§ Data for this task:
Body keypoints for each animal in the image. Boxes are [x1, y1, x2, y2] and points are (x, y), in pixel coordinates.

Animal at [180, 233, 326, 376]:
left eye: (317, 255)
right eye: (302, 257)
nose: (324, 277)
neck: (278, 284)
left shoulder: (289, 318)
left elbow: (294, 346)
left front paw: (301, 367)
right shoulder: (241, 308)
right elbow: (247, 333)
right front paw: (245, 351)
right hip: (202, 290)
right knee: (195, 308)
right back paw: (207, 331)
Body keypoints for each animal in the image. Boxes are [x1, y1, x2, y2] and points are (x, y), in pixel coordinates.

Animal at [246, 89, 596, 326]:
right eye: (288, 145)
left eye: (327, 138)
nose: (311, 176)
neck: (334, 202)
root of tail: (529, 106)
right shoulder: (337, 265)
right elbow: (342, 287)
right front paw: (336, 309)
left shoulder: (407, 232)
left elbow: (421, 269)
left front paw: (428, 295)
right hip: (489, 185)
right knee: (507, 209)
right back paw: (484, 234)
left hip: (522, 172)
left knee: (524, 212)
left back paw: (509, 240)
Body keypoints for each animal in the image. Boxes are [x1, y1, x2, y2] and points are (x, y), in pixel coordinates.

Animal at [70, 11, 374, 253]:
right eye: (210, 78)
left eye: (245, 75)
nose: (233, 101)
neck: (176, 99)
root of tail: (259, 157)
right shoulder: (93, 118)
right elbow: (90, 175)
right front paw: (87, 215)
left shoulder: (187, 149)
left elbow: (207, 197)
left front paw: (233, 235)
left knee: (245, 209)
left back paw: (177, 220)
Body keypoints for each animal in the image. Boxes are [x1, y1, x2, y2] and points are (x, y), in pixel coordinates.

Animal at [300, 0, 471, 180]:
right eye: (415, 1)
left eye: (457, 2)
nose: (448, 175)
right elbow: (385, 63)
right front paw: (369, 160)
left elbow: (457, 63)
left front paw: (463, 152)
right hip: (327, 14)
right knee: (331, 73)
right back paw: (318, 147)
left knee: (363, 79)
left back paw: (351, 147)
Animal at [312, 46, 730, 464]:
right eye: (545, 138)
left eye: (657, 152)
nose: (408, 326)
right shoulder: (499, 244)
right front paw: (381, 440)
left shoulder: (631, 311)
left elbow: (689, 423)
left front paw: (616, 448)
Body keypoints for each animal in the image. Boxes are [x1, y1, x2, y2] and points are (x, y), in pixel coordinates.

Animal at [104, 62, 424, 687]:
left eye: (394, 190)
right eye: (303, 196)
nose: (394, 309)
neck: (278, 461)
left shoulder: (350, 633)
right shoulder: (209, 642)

§ Exercise description:
Identify every line above with the string "back" in it. Copy those lines.

§ The answer:
right back paw: (207, 331)
right back paw: (484, 234)
left back paw: (509, 240)
left back paw: (177, 220)
right back paw: (318, 147)
left back paw: (351, 147)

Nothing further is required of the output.